##### INPUT FOR THIS TASK #####

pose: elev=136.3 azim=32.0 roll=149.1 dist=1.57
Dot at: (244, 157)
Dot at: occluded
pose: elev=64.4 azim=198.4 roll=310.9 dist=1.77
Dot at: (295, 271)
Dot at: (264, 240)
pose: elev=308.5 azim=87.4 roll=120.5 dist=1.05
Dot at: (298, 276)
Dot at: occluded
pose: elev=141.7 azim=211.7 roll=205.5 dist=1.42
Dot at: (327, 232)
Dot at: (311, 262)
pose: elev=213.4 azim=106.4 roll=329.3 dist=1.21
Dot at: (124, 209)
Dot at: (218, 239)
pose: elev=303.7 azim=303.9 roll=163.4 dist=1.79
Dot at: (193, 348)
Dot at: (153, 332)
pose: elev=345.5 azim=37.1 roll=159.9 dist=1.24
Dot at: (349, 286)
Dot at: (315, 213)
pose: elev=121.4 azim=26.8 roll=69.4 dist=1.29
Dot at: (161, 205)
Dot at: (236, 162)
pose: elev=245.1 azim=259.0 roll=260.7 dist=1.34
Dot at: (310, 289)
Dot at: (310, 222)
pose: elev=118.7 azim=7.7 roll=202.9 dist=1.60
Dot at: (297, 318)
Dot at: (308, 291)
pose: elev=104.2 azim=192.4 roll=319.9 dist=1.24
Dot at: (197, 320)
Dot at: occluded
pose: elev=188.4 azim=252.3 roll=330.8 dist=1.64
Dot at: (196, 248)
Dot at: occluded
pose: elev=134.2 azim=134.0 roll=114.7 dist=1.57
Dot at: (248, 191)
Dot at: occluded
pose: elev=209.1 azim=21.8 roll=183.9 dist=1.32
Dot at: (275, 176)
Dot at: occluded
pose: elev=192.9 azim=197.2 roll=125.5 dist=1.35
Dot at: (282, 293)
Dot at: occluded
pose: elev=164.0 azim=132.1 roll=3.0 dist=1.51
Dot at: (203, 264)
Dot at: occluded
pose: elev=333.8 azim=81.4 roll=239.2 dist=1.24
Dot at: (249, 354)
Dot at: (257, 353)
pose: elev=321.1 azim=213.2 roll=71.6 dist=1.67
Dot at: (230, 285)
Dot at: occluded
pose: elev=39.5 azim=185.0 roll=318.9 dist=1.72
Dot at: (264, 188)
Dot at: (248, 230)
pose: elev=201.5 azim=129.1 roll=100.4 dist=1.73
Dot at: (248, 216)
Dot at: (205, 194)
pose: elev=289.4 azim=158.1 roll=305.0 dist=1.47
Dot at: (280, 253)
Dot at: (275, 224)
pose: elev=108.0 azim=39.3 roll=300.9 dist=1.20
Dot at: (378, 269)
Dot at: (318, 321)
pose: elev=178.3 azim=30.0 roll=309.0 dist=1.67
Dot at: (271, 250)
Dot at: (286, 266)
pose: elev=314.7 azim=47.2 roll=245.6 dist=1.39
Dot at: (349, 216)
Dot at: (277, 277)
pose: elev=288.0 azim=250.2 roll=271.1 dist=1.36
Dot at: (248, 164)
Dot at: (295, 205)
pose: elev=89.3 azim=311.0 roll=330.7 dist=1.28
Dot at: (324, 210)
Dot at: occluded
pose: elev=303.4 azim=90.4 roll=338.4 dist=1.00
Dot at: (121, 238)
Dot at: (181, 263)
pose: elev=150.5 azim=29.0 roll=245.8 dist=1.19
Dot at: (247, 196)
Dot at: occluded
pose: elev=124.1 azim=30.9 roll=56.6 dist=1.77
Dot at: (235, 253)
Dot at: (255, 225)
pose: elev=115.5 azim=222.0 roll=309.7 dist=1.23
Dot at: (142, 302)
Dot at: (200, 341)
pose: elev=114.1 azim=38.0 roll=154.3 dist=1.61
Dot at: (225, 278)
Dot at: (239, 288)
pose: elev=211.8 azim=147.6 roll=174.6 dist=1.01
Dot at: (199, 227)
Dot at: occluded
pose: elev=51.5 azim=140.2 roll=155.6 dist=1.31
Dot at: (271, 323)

#####

_WHAT YOU HAVE TO DO:_
Return every line of the listing above verbatim, from the first line to the last.

_RESPONSE TO THIS EXERCISE:_
pose: elev=136.3 azim=32.0 roll=149.1 dist=1.57
Dot at: (244, 157)
Dot at: occluded
pose: elev=64.4 azim=198.4 roll=310.9 dist=1.77
Dot at: (295, 271)
Dot at: (264, 240)
pose: elev=308.5 azim=87.4 roll=120.5 dist=1.05
Dot at: (298, 276)
Dot at: occluded
pose: elev=141.7 azim=211.7 roll=205.5 dist=1.42
Dot at: (327, 232)
Dot at: (311, 262)
pose: elev=213.4 azim=106.4 roll=329.3 dist=1.21
Dot at: (124, 209)
Dot at: (218, 239)
pose: elev=303.7 azim=303.9 roll=163.4 dist=1.79
Dot at: (193, 348)
Dot at: (153, 332)
pose: elev=345.5 azim=37.1 roll=159.9 dist=1.24
Dot at: (349, 286)
Dot at: (315, 213)
pose: elev=121.4 azim=26.8 roll=69.4 dist=1.29
Dot at: (161, 205)
Dot at: (236, 162)
pose: elev=245.1 azim=259.0 roll=260.7 dist=1.34
Dot at: (310, 289)
Dot at: (310, 222)
pose: elev=118.7 azim=7.7 roll=202.9 dist=1.60
Dot at: (297, 318)
Dot at: (308, 291)
pose: elev=104.2 azim=192.4 roll=319.9 dist=1.24
Dot at: (197, 320)
Dot at: occluded
pose: elev=188.4 azim=252.3 roll=330.8 dist=1.64
Dot at: (196, 248)
Dot at: occluded
pose: elev=134.2 azim=134.0 roll=114.7 dist=1.57
Dot at: (248, 191)
Dot at: occluded
pose: elev=209.1 azim=21.8 roll=183.9 dist=1.32
Dot at: (275, 176)
Dot at: occluded
pose: elev=192.9 azim=197.2 roll=125.5 dist=1.35
Dot at: (282, 293)
Dot at: occluded
pose: elev=164.0 azim=132.1 roll=3.0 dist=1.51
Dot at: (203, 264)
Dot at: occluded
pose: elev=333.8 azim=81.4 roll=239.2 dist=1.24
Dot at: (249, 354)
Dot at: (257, 353)
pose: elev=321.1 azim=213.2 roll=71.6 dist=1.67
Dot at: (230, 285)
Dot at: occluded
pose: elev=39.5 azim=185.0 roll=318.9 dist=1.72
Dot at: (264, 188)
Dot at: (248, 230)
pose: elev=201.5 azim=129.1 roll=100.4 dist=1.73
Dot at: (248, 216)
Dot at: (205, 194)
pose: elev=289.4 azim=158.1 roll=305.0 dist=1.47
Dot at: (280, 253)
Dot at: (275, 224)
pose: elev=108.0 azim=39.3 roll=300.9 dist=1.20
Dot at: (378, 269)
Dot at: (318, 321)
pose: elev=178.3 azim=30.0 roll=309.0 dist=1.67
Dot at: (271, 250)
Dot at: (286, 266)
pose: elev=314.7 azim=47.2 roll=245.6 dist=1.39
Dot at: (349, 216)
Dot at: (277, 277)
pose: elev=288.0 azim=250.2 roll=271.1 dist=1.36
Dot at: (248, 164)
Dot at: (295, 205)
pose: elev=89.3 azim=311.0 roll=330.7 dist=1.28
Dot at: (324, 210)
Dot at: occluded
pose: elev=303.4 azim=90.4 roll=338.4 dist=1.00
Dot at: (121, 238)
Dot at: (181, 263)
pose: elev=150.5 azim=29.0 roll=245.8 dist=1.19
Dot at: (247, 196)
Dot at: occluded
pose: elev=124.1 azim=30.9 roll=56.6 dist=1.77
Dot at: (235, 253)
Dot at: (255, 225)
pose: elev=115.5 azim=222.0 roll=309.7 dist=1.23
Dot at: (142, 302)
Dot at: (200, 341)
pose: elev=114.1 azim=38.0 roll=154.3 dist=1.61
Dot at: (225, 278)
Dot at: (239, 288)
pose: elev=211.8 azim=147.6 roll=174.6 dist=1.01
Dot at: (199, 227)
Dot at: occluded
pose: elev=51.5 azim=140.2 roll=155.6 dist=1.31
Dot at: (271, 323)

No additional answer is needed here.